Chattanooga closed the half on a 6-4 run and headed into the break with a 33-29 lead. Cockburn led all scorers with 13 points, while sophomore guard Malachi Smith had a team-high eight points for Chattanooga.

“Our offense was anemic,” Underwood said. “We were rushed. We didn’t execute anything. In the first half, when we did, we got good looks, but it was a night that 3 for 17 from the three, I hope those don’t come along very often. That’s not us.”

The Mocs got into foul trouble in the first half, with the three big men tasked with guarding Cockburn all had at least two fouls at the break: Graduate student forwards Silvio De Sousa and Josh Ayeni each had three, while graduate student center Avery Diggs had two.

Entering the second half with a four-point edge, Chattanooga used a 7-0 run over the first three minutes of the period to extend its lead back to double digits.

The Illini did not let that last for long, though, bringing the intensity on defense to hold the Mocs without a basket for over seven minutes.

Illinois used a 10-0 run during that stretch to cut its deficit to one point, with graduate student guard Alfonso Plummer hitting two 3-pointers, the Illini’s first of the game. 

Neither team was able to pull away over the next five minutes, but a 4-0 Illini run cut what was one a five-point deficit back down to one on a Hawkins dunk with just over two minutes to play.

After Hawkins was fouled with 48 seconds to play, he missed the front end of a one-and-one before Cockburn grabbed the offensive rebound and finished the putback to give the Illini their first lead of the evening,

On Chattanooga’s next possession, Smith was fouled driving to the basket and made his two free throws to put the Mocs back in front with 32 seconds to play.

The Illini’s next possession saw Plummer get fouled and make his two free throws to retake a one-point lead, 54-53, with 12 seconds to play.

Hawkins came up with a block on the Mocs’ last possession before Smith missed a jumper as time expired as the Illini’s escaped with a narrow, one-point win.

Cockburn led all scorers with 17 points and grabbed 13 rebounds, while Plummer finished with 15 points, 13 of which came in the second half.

The Illini big man attempted 10 free throws in the win and was fouled 11 times, though he says he is used to the more physical play now.

“It wasn’t frustrating,” Cockburn said. “I’ve been going through that all year. Probably all my whole career. I think it was just another challenge. This is the NCAA tournament, and things get tough. Coach reminds us things get tougher each week, each game.

“So just gotta be prepared for that and stay mentally locked in, don’t allow myself to be a weakness to the team. Just keep my head up and keep trying to win.”

Illinois advances to the second round for a second consecutive season, and it will take on either No. 5 Houston or No. 12 UAB at PPG Paints Arena in Pittsburgh on Sunday.
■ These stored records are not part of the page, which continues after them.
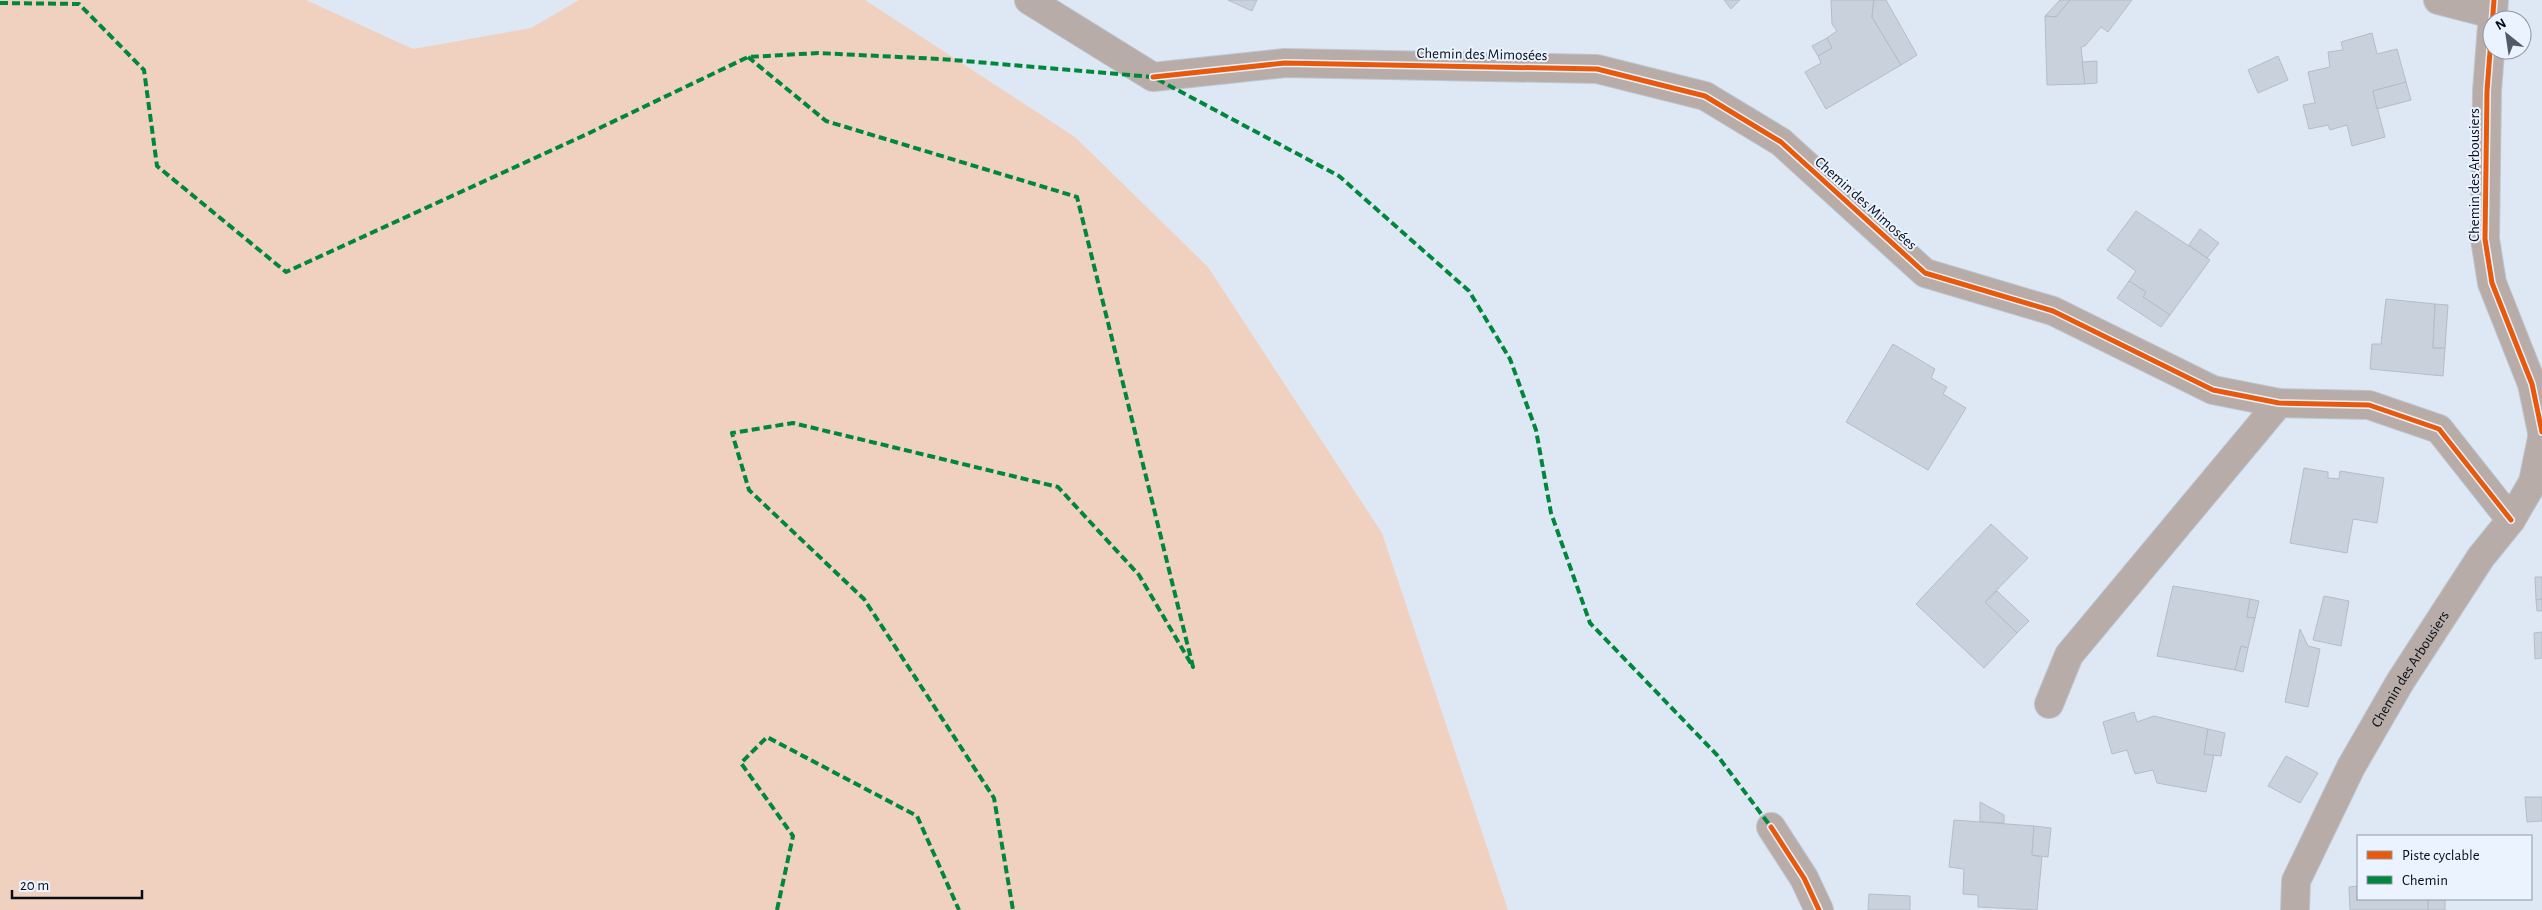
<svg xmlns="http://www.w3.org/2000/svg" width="2542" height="910" viewBox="0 0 2542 910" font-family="'Alegreya Sans',sans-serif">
<rect width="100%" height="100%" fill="#dee8f5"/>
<path fill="#f0d1bf" d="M0,0h306l107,49 118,-21 48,-28h286l210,137 133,130 174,266 126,377h-1508z"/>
<g fill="#c8d1dc" stroke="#b4bcc7">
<path d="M1228,0h29l-5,11z"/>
<path d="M1724,0h16l-9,9z"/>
<path d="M1831,0h43l-2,17 29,48 -75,44 -21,-37 16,-9 -3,-7 14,-8 -5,-10 10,-7 -5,-7z"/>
<path d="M1874,0h12l31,55 -16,10 -29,-48z"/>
<path d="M2060,0h10l-14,17 -11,-1z"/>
<path d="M2070,0h62l-24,32 -7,-5 -16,19 -4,1 4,37 -38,1 -2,-69 11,1z"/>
<path d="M2372,33l5,21 20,-5 9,33 -33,9 12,46 -33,9 -5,-21 -17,5 -2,-5 -19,4 -6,-24 12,-2 -7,-31 22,-5 -2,-15 15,-2 -2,-8z"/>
<path d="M1827,38l5,10 -14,8 -6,-10z"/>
<path d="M2278,56l10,24 -30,13 -10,-23z"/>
<path d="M2097,61v22l-12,1 -3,-22z"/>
<path d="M2406,82l5,18 -34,9 -4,-18z"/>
<path d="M2136,211l74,49 -40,55 -27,-18 3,-5 -17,-11 7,-10 -29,-21z"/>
<path d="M2200,229l19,14 -12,15 -18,-13z"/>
<path d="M2129,281l17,11 -3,5 27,18 -9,12 -44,-29z"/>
<path d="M2386,299l49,5 -2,44h12l-2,28 -73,-7 2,-25h9z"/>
<path d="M2435,304l13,1 -3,43h-12z"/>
<path d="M1893,344l42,25 -4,9 16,9 -4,7 23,14 -38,62 -82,-48z"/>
<path d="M2304,468l24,4v6l11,1 1,-8 44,7 -7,45 -24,-4 -6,34 -57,-10z"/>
<path d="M1991,524l37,34 -43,44 32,31 -33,35 -68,-64z"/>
<path d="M2535,577h7v22l-6,1z"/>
<path d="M2173,586l77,13 -3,18 8,1 -7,30 -7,-2 -6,24 -78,-14z"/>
<path d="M1997,591l32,30 -12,12 -32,-31z"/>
<path d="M2324,596l25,5 -8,45 -28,-6z"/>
<path d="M2250,599l9,2 -4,17 -8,-1z"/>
<path d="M2542,599v12h-5l-1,-11z"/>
<path d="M2300,629l8,17 12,3 -12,58 -23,-5z"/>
<path d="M2542,632v26l-7,1 -1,-26z"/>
<path d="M2241,646l7,2 -5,24 -8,-2z"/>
<path d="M2134,712l3,10 17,-6 54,13 -4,25 10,1 -8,37 -49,-9 -4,-13 -18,4 -8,-24 -15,4 -9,-32z"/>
<path d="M2208,729l17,4 -4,23 -17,-2z"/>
<path d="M2286,756l32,17 -18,30 -32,-17z"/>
<path d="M2525,797h17v24l-15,1z"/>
<path d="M1980,802l24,13v8l-24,-1z"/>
<path d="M1954,820l80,6 -2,29 10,2 -5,53 -59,-3v-12l-15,-1 1,-25 -15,-2z"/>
<path d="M2034,826l17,2 -3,29 -16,-2z"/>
<path d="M2358,886v13h70v11h-78l-1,-23z"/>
<path d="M1869,894l41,2v14h-42z"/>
<rect x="2428" y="899" width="17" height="11"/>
</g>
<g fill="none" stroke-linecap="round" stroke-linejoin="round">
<g stroke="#bdc6d0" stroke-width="30">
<g id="minor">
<path d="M1029,0l124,77 132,-14 312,6 108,27 76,46 144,131 128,38 160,79 66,13 90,2 70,24 72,91"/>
<path d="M2438,0l54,14"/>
<path d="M2494,0l-7,91 -2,148 7,44 40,101 10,48"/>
<path d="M2049,704l20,-49 210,-252"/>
<path d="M1771,827l33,51 15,32"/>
<path id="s1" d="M2295,910l1,-29 55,-114 49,-85 81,-125 30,-37 22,-38 9,-44"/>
</g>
</g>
<use href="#minor" stroke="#b7aca7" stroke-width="28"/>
<g stroke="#00873e" stroke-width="4" stroke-dasharray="8 4" stroke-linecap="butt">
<path d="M0,3l79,1 65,66 13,96 129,106 299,-137 163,-78 70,-4 123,6 212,18 186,99 130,115 41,68 26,71 15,83 39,110 127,132 54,72"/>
<path d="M748,57l78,64 251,76 116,470 -54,-92 -81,-88 -265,-64 -61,10 17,57 115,109 130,199 19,112"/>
<path d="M777,910l16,-74 -52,-73 26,-26 150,79 42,94"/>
</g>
<g stroke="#eaf3ff" stroke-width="8">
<g id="cycleway">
<path d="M2494,0l-7,91 -2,148 7,44 40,101 10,48"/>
<path d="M1153,77l132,-14 312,6 108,27 76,46 144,131 128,38 160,79 66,13 90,2 70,24 72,91"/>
<path d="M1771,827l33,51 15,32"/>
</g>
</g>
<use href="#cycleway" stroke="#e8590c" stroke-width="5"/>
</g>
<g text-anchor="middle" stroke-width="4" stroke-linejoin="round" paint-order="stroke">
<g font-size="15" fill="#070e17" stroke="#eaf3ff">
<text transform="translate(1482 54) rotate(1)" y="5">Chemin des Mimosées</text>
<text transform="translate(2474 175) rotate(-90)" y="5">Chemin des Arbousiers</text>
<text transform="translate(1866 203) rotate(42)" y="5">Chemin des Mimosées</text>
<text dy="5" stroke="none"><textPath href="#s1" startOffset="270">Chemin des Arbousiers</textPath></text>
</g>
</g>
<rect x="2357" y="835" width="175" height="65" fill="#eaf3ff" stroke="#8f97a2"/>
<rect x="2367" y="851" width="25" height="8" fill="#e8590c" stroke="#8f97a2"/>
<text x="2402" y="860" font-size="15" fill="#070e17">Piste cyclable</text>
<rect x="2367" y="876" width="25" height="8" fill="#00873e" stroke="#8f97a2"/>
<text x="2402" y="885" font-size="15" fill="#070e17">Chemin</text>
<g transform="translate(2507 35) rotate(330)"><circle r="24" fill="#eaf3ff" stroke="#8f97a2"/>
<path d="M0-4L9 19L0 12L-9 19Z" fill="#525a65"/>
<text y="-8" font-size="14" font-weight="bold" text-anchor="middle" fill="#070e17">N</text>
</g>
<path d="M12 890v8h130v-8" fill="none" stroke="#070e17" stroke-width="2.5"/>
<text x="20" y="890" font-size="15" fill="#070e17" stroke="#eaf3ff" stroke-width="4" paint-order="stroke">20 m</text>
</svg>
“I’ve tried to build this thing around the fact that when you have nights like this in the NCAA tournament, and you don’t shoot the ball well, and we shot 34%, when you don’t shoot, how do you advance?” Underwood said. “Tonight we found a way to do that. And that’s what this thing is truly all about: It’s being able to guard, being tough enough, being able to make plays and make a stop when you have to to win a game in the NCAA tournament.”